Implications pronostiques et techniques chirurgicales de l'insuffisance mitrale ischémique
E. MESSAS(1) C. SZYMANSKI(1,2), C. TRIBOUILLY(2), A. HAGEGE(1), (1) Hôpital Européen Georges Pompidou, Paris, (2) CHU Amiens Sud
La présence en postinfarctus d’une fuite mitrale fonctionnelle secondaire au remodelage ventriculaire, double la morbi-mortalité cardiovasculaire à long terme. Le risque opératoire de ce type de fuite est plus élevé car survenant par définition sur cœur infarci avec le plus souvent dysfonction ventriculaire gauche. La technique chirurgicale de référence est l’annuloplastie sous-dimensionnée préconisée par Steven Bolling ; elle donne des résultats variables à long terme avec un pourcentage important de récidive (jusqu’à 30 %).

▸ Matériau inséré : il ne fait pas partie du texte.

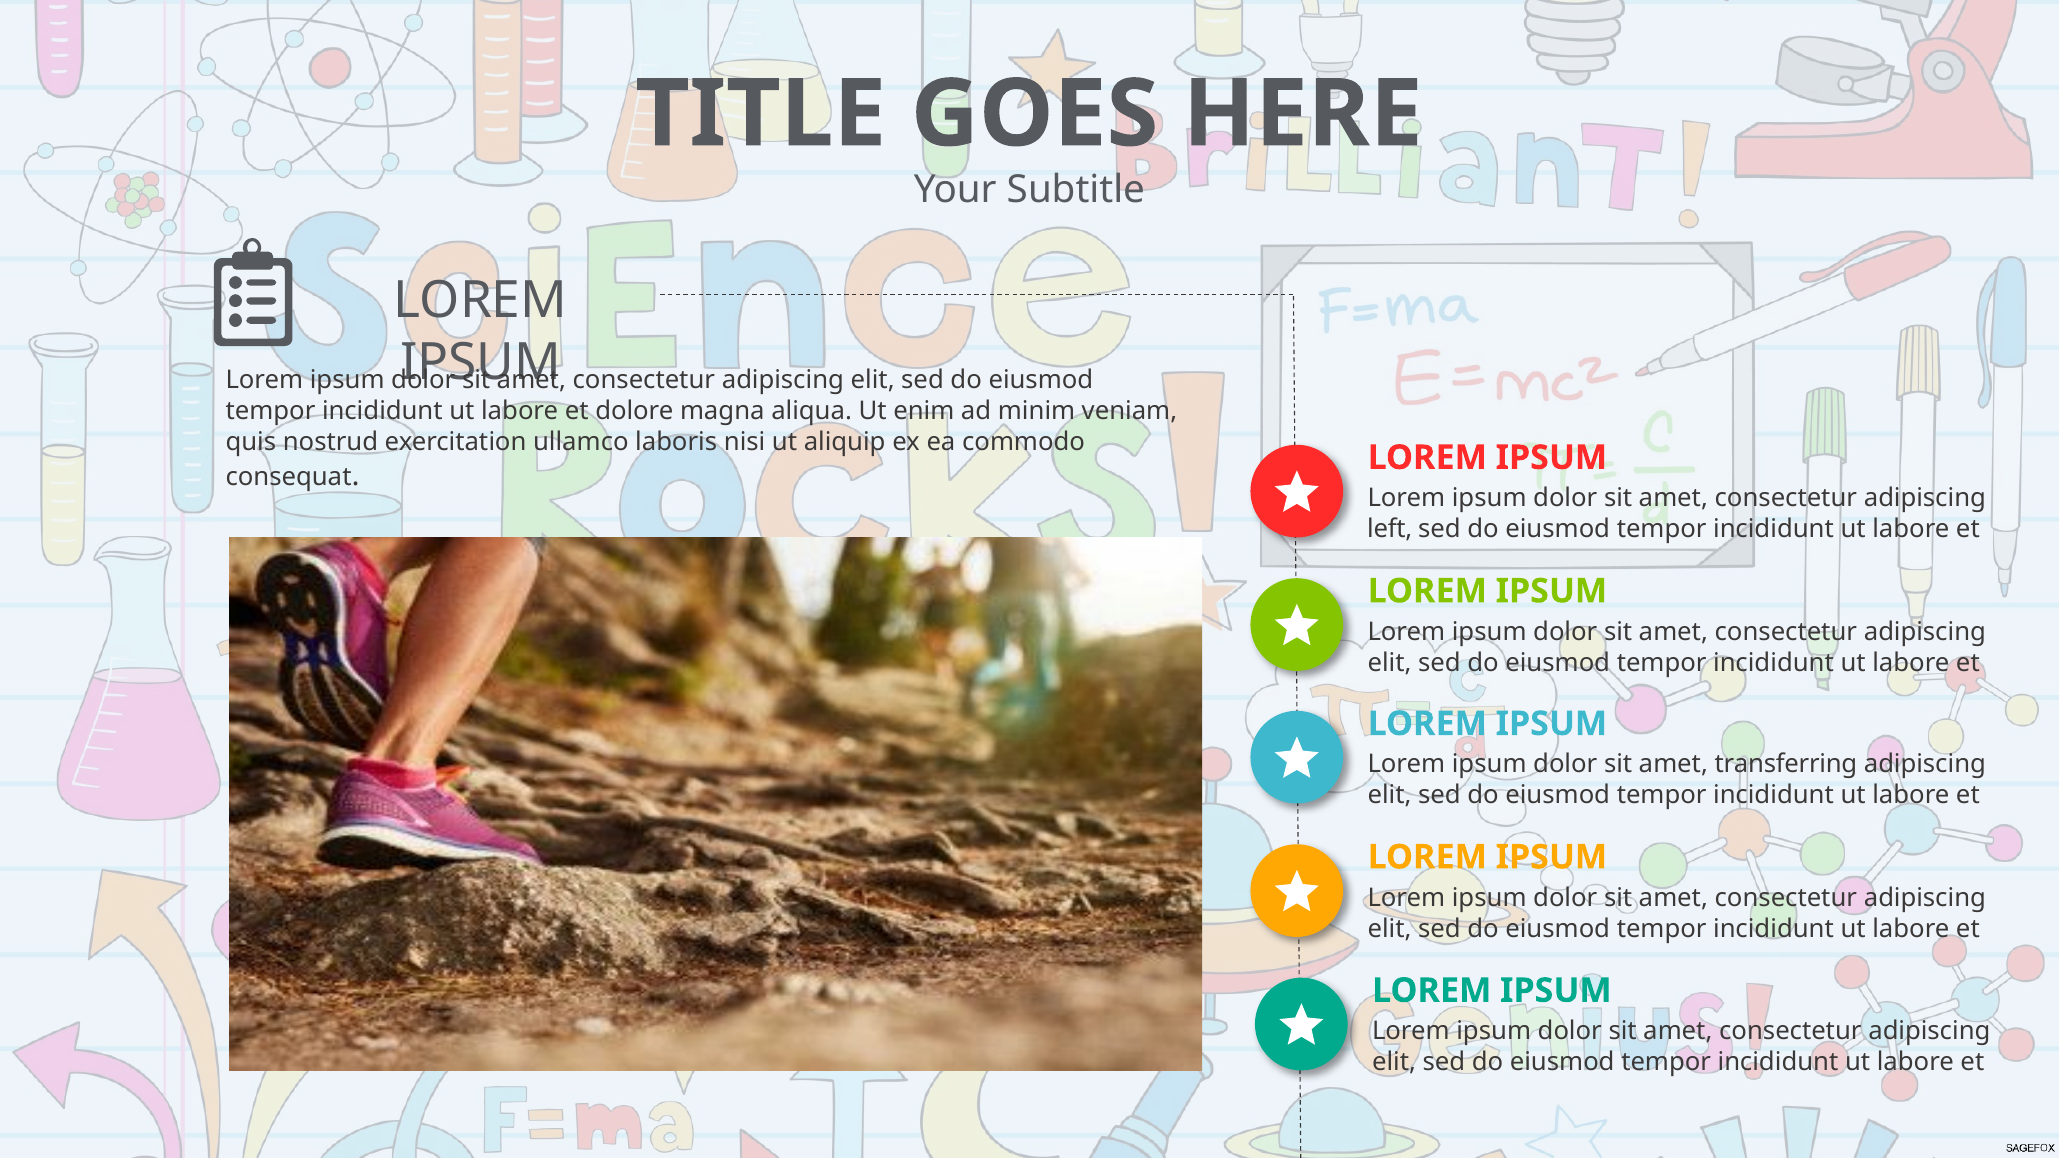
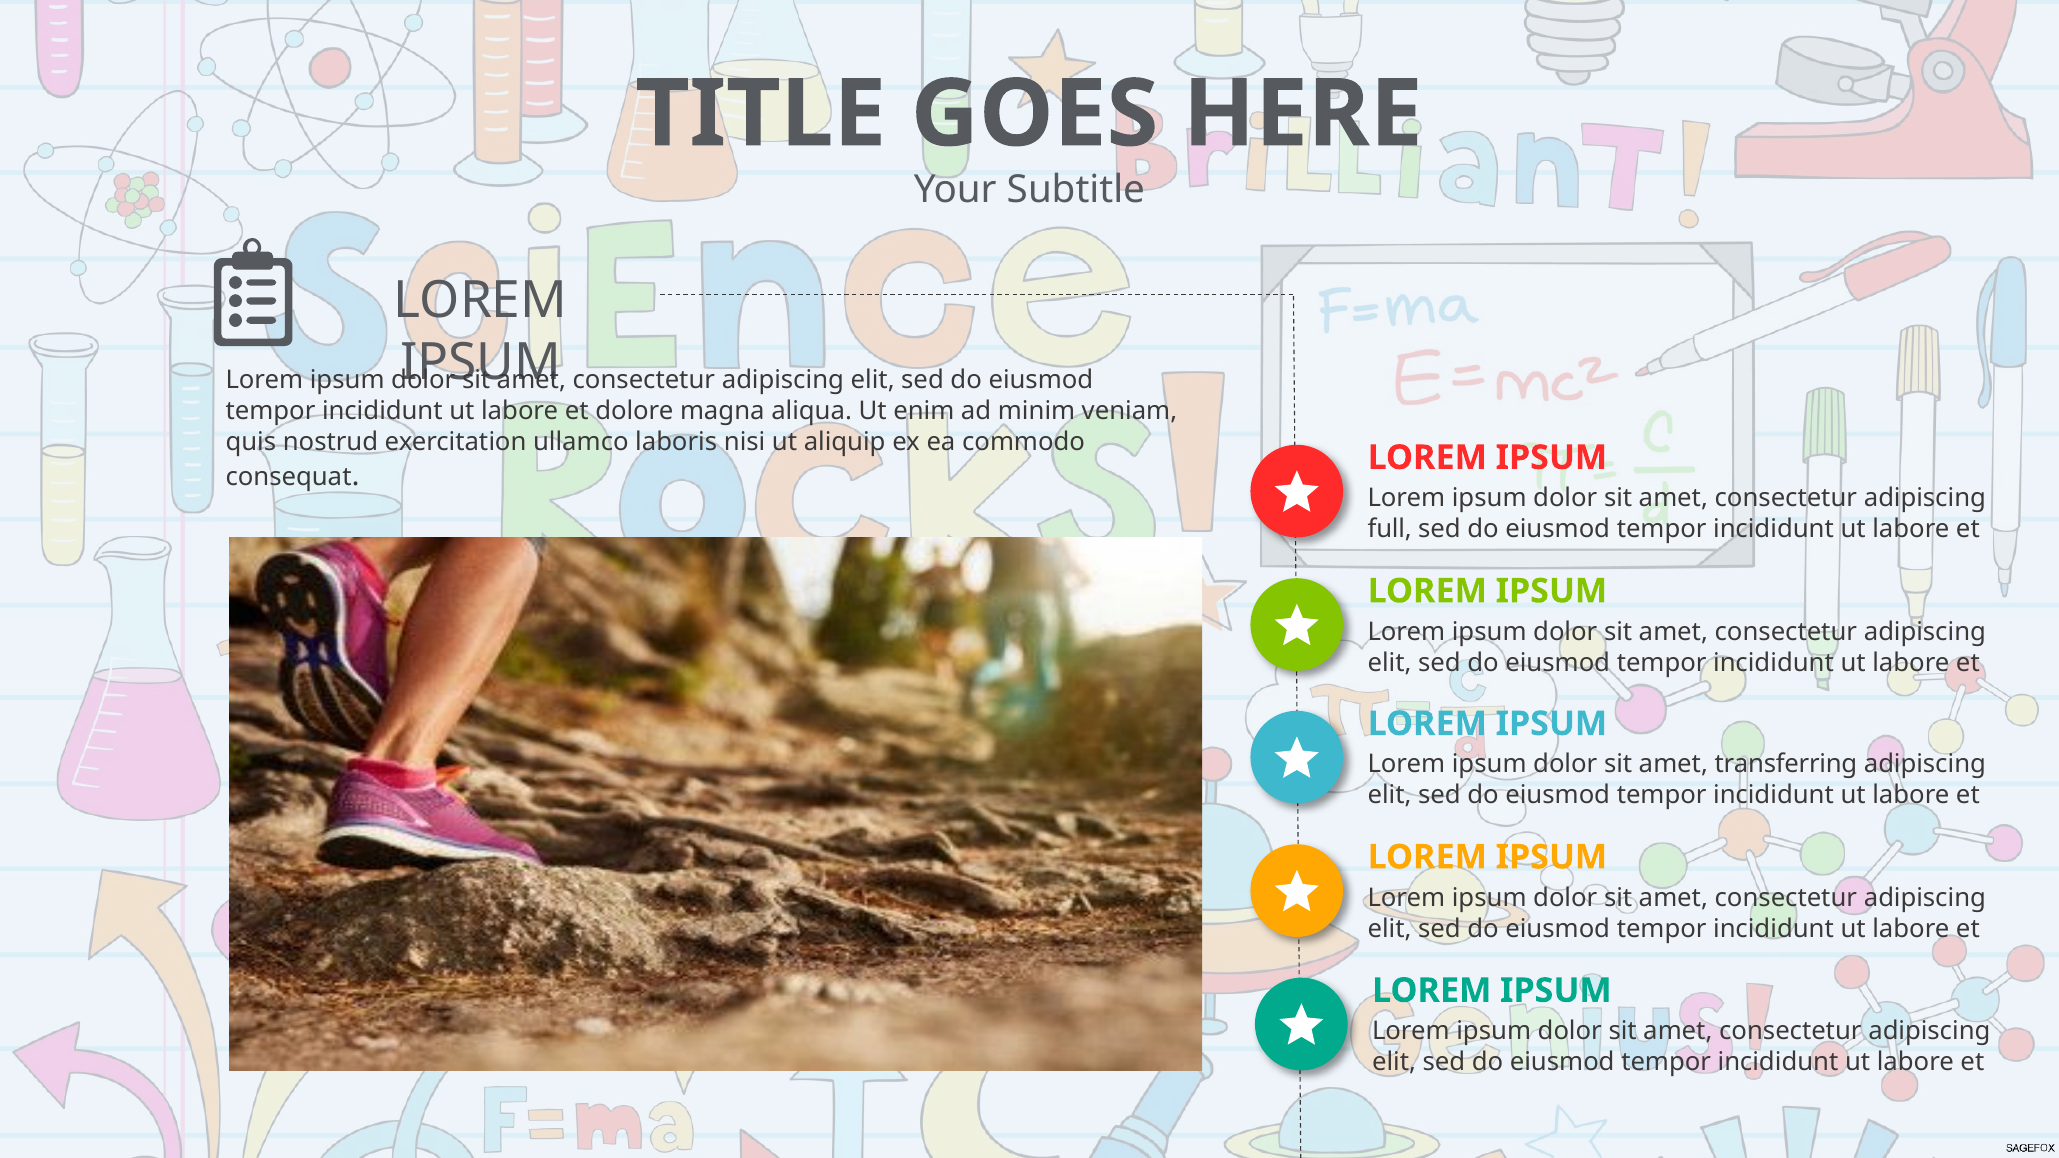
left: left -> full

Afin d’améliorer le résultat de la réparation mitrale et de diminuer son risque opératoire de nombreuses techniques chirurgicales ou de cardiologie interventionnelle alternatives ont vu le jour ciblant plus précisément le remodelage ventriculaire. Elles ont pour ambition d’améliorer in fine le pronostic de ces patients.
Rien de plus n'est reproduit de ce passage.